“Que el Señor nos bendiga y nos guarde, y nos conceda su paz”

Feliz Año Nuevo1 de enero (Oficina de Prensa).- Con una Catedral totalmente colmada de fieles, Mons. José Antonio Eguren Anselmi, S.C.V., celebró ayer domingo 31 de diciembre, la Santa Misa de acción de gracias por los beneficios recibidos del Señor durante el año 2006, y donde imploró la bendición del Altísimo para el nuevo año 2007.

Durante su homilía, el Arzobispo Metropolitano de Piura pidió al Señor que conceda a todos los piuranos y tumbesinos un año nuevo lleno de sus bendiciones: “Queridos hermanos: nos disponemos a comenzar un nuevo año de la mano de Santa María, a quien la liturgia de la Iglesia celebra hoy como Madre de Dios. Que Ella, la gran cooperadora de los planes de Dios – Amor, nos enseñe a acoger el nuevo año como un don precioso que el Señor nos concede para extender su Reino de verdad y amor entre nosotros. Al comenzar el nuevo año pido al Señor que su bendición descienda sobre todos los que vivimos en Piura y Tumbes, especialmente sobre los más pequeños, débiles e indefensos.
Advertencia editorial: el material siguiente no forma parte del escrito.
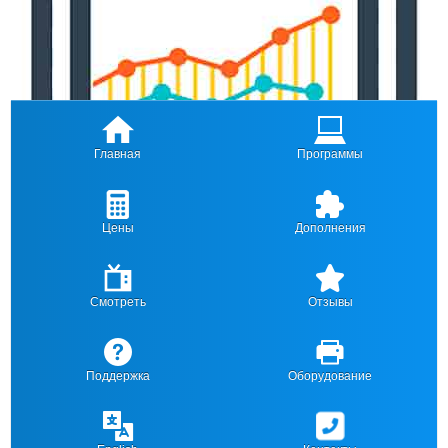
Главная
Программы
Цены
Дополнения
Смотреть
Отзывы
Поддержка
Оборудование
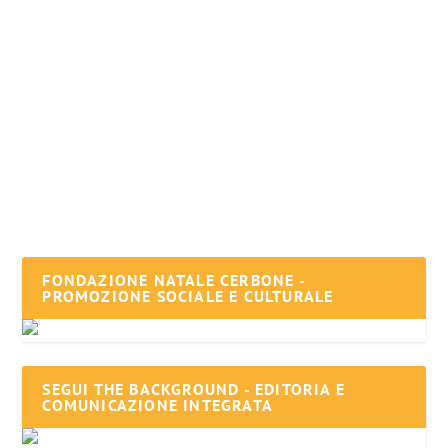
Escursionisti napoletani dispersi, arriva il lieto
fine
di
admin
|
Nov 3, 2024
|
Cronaca
|
0
|
Avevano scalato Monte Miletto da Campitello Matese e si
erano persi. Così due escursionisti...
PER SAPERNE DI PIÙ
FONDAZIONE NATALE CERBONE -
PROMOZIONE SOCIALE E CULTURALE
SEGUI THE BACKGROUND - EDITORIA E
COMUNICAZIONE INTEGRATA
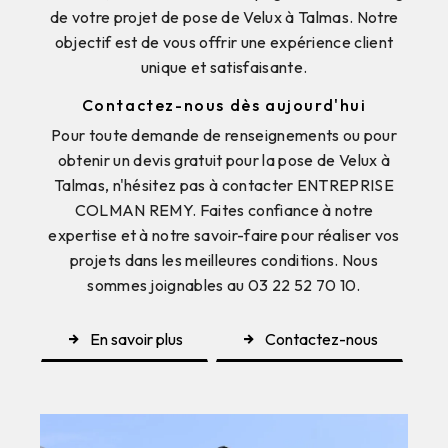
de votre projet de pose de Velux à Talmas. Notre
objectif est de vous offrir une expérience client
unique et satisfaisante.
Contactez-nous dès aujourd'hui
Pour toute demande de renseignements ou pour
obtenir un devis gratuit pour la pose de Velux à
Talmas, n'hésitez pas à contacter ENTREPRISE
COLMAN REMY. Faites confiance à notre
expertise et à notre savoir-faire pour réaliser vos
projets dans les meilleures conditions. Nous
sommes joignables au 03 22 52 70 10.
En savoir plus
Contactez-nous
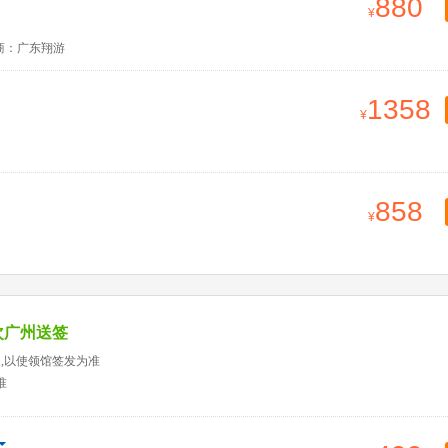
880
商：广东翔游
1358
858
次广州送签
天,以使领馆签发为准
准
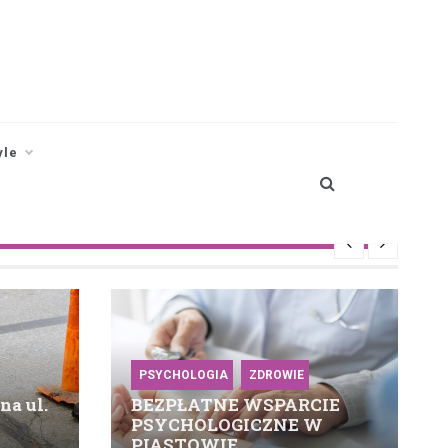
yle
PSYCHOLOGIA
ZDROWIE
na ul.
BEZPŁATNE WSPARCIE
PSYCHOLOGICZNE W
PIASTOWIE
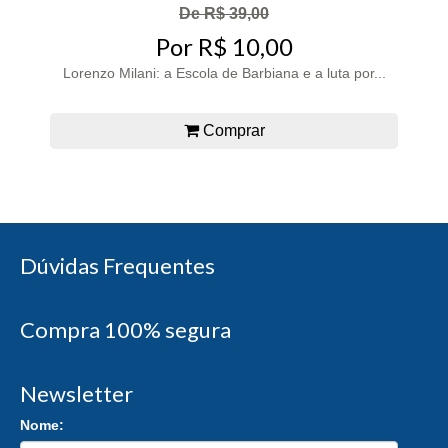
De R$ 39,00
Por R$ 10,00
Lorenzo Milani: a Escola de Barbiana e a luta por...
Comprar
Dúvidas Frequentes
Compra 100% segura
Newsletter
Nome:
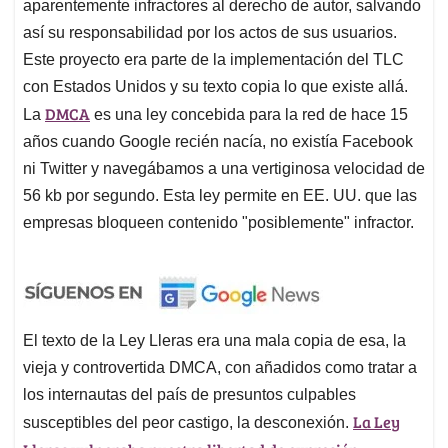
aparentemente infractores al derecho de autor, salvando
así su responsabilidad por los actos de sus usuarios.
Este proyecto era parte de la implementación del TLC
con Estados Unidos y su texto copia lo que existe allá.
DMCA
La
es una ley concebida para la red de hace 15
años cuando Google recién nacía, no existía Facebook
ni Twitter y navegábamos a una vertiginosa velocidad de
56 kb por segundo. Esta ley permite en EE. UU. que las
empresas bloqueen contenido "posiblemente" infractor.
El texto de la Ley Lleras era una mala copia de esa, la
vieja y controvertida DMCA, con añadidos como tratar a
los internautas del país de presuntos culpables
La Ley
susceptibles del peor castigo, la desconexión.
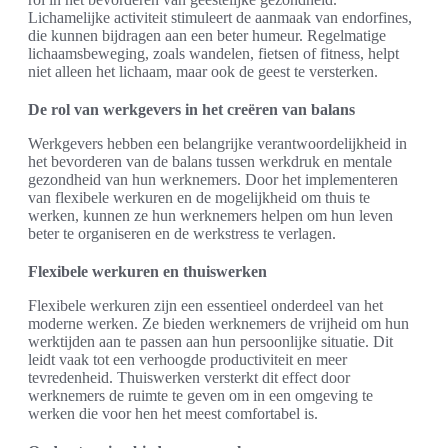
Lichamelijke activiteit stimuleert de aanmaak van endorfines,
die kunnen bijdragen aan een beter humeur. Regelmatige
lichaamsbeweging, zoals wandelen, fietsen of fitness, helpt
niet alleen het lichaam, maar ook de geest te versterken.
De rol van werkgevers in het creëren van balans
Werkgevers hebben een belangrijke verantwoordelijkheid in
het bevorderen van de balans tussen werkdruk en mentale
gezondheid van hun werknemers. Door het implementeren
van flexibele werkuren en de mogelijkheid om thuis te
werken, kunnen ze hun werknemers helpen om hun leven
beter te organiseren en de werkstress te verlagen.
Flexibele werkuren en thuiswerken
Flexibele werkuren zijn een essentieel onderdeel van het
moderne werken. Ze bieden werknemers de vrijheid om hun
werktijden aan te passen aan hun persoonlijke situatie. Dit
leidt vaak tot een verhoogde productiviteit en meer
tevredenheid. Thuiswerken versterkt dit effect door
werknemers de ruimte te geven om in een omgeving te
werken die voor hen het meest comfortabel is.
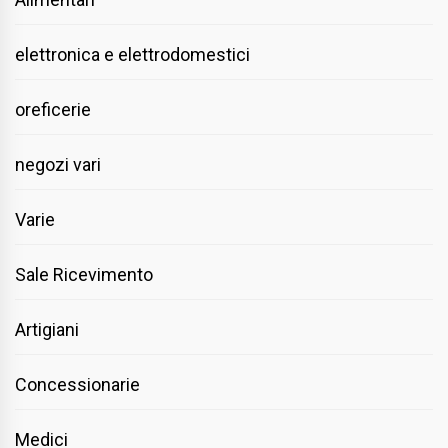
elettronica e elettrodomestici
oreficerie
negozi vari
Varie
Sale Ricevimento
Artigiani
Concessionarie
Medici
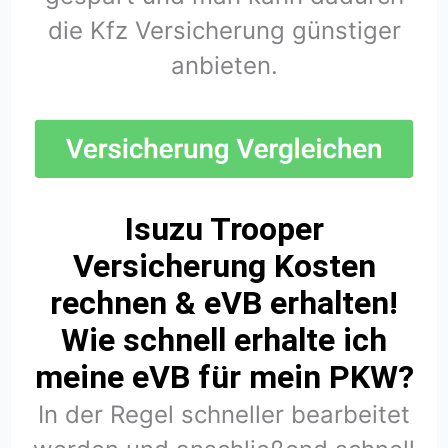
die Kfz Versicherung günstiger
anbieten.
Isuzu Trooper
Versicherung Kosten
rechnen & eVB erhalten!
Wie schnell erhalte ich
meine eVB für mein PKW?
In der Regel schneller bearbeitet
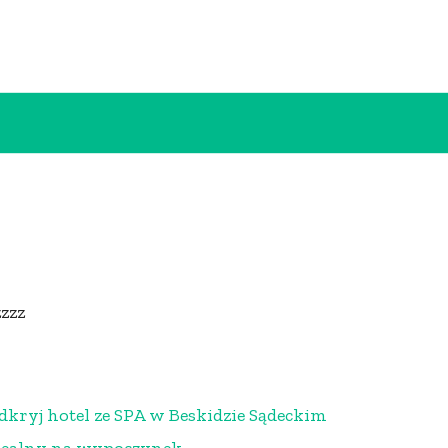
zzzz
dkryj hotel ze SPA w Beskidzie Sądeckim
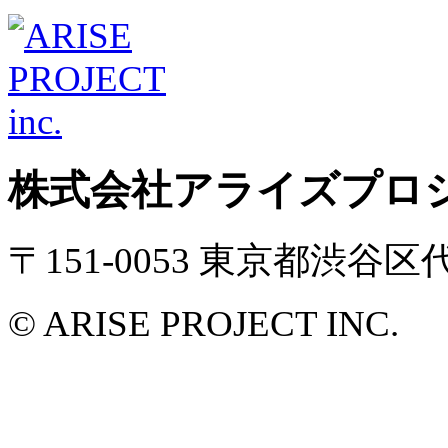
株式会社アライズプロ
〒151-0053 東京都渋谷
© ARISE PROJECT INC.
Que María Santísima, Madre de Dios, a quien este pueblo norteño tanto ama y venera como su Madre, nos consiga de su Divino Hijo Jesús las gracias que necesitamos personal y socialmente para ser santos y para construir entre nosotros la ansiada Civilización del Amor”.

Feliz Año NuevoMons. Eguren también recordó que en el primer día del nuevo año, la Iglesia celebra la Jornada Mundial de la Paz, y que el Mensaje del Santo Padre Benedicto XVI para la Jornada del 2007 lleva el título de “La Persona humana, corazón de la paz”. “El Santo Padre nos ha recordado con claridad que la auténtica paz se fundamenta en el respeto de la dignidad de la persona humana desde su concepción, a lo largo de las diversas etapas de su vida, hasta su fin natural. Al haber sido creado a imagen y semejanza de Dios, el ser humano tiene la dignidad de persona, es decir no es solamente algo, sino alguien, capaz de conocerse, de poseerse, de entregarse libremente y de entrar en comunión con otras personas, sobre todo con su Creador ofreciéndole una respuesta de fe y amor que nadie más puede dar en su lugar. La paz brota del respeto a la verdad de la persona humana inscrita en su misma naturaleza y revelada en plenitud en el misterio del Verbo Encarnado: el Señor Jesús”.

Finalmente expresó sus deseos que el Nuevo Año sea ocasión para que piuranos y tumbesinos crezcamos en comunión, en nuestra capacidad de diálogo y de búsqueda de la verdad, medios necesarios para un desarrollo con justicia social.

Al final de la celebración eucarística se entonó el Himno del “Te Deum”, para de esta manera alcanzar la gracia de la Indulgencia Plenaria.